## [Input records]
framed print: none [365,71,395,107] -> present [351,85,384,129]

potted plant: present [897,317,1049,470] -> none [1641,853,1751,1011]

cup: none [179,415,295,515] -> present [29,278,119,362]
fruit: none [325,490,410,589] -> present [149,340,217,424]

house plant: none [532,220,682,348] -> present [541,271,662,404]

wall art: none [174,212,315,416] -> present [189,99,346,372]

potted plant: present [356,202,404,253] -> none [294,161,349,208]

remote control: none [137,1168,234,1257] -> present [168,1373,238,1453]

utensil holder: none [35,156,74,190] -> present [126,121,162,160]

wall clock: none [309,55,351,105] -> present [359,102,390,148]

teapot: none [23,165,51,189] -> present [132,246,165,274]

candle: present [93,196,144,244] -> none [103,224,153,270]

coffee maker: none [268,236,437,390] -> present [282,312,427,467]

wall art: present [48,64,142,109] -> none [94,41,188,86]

## [Exercise objective]
Please repeat the data above verbatim, all of it.

## [Your solution]
framed print: none [365,71,395,107] -> present [351,85,384,129]

potted plant: present [897,317,1049,470] -> none [1641,853,1751,1011]

cup: none [179,415,295,515] -> present [29,278,119,362]
fruit: none [325,490,410,589] -> present [149,340,217,424]

house plant: none [532,220,682,348] -> present [541,271,662,404]

wall art: none [174,212,315,416] -> present [189,99,346,372]

potted plant: present [356,202,404,253] -> none [294,161,349,208]

remote control: none [137,1168,234,1257] -> present [168,1373,238,1453]

utensil holder: none [35,156,74,190] -> present [126,121,162,160]

wall clock: none [309,55,351,105] -> present [359,102,390,148]

teapot: none [23,165,51,189] -> present [132,246,165,274]

candle: present [93,196,144,244] -> none [103,224,153,270]

coffee maker: none [268,236,437,390] -> present [282,312,427,467]

wall art: present [48,64,142,109] -> none [94,41,188,86]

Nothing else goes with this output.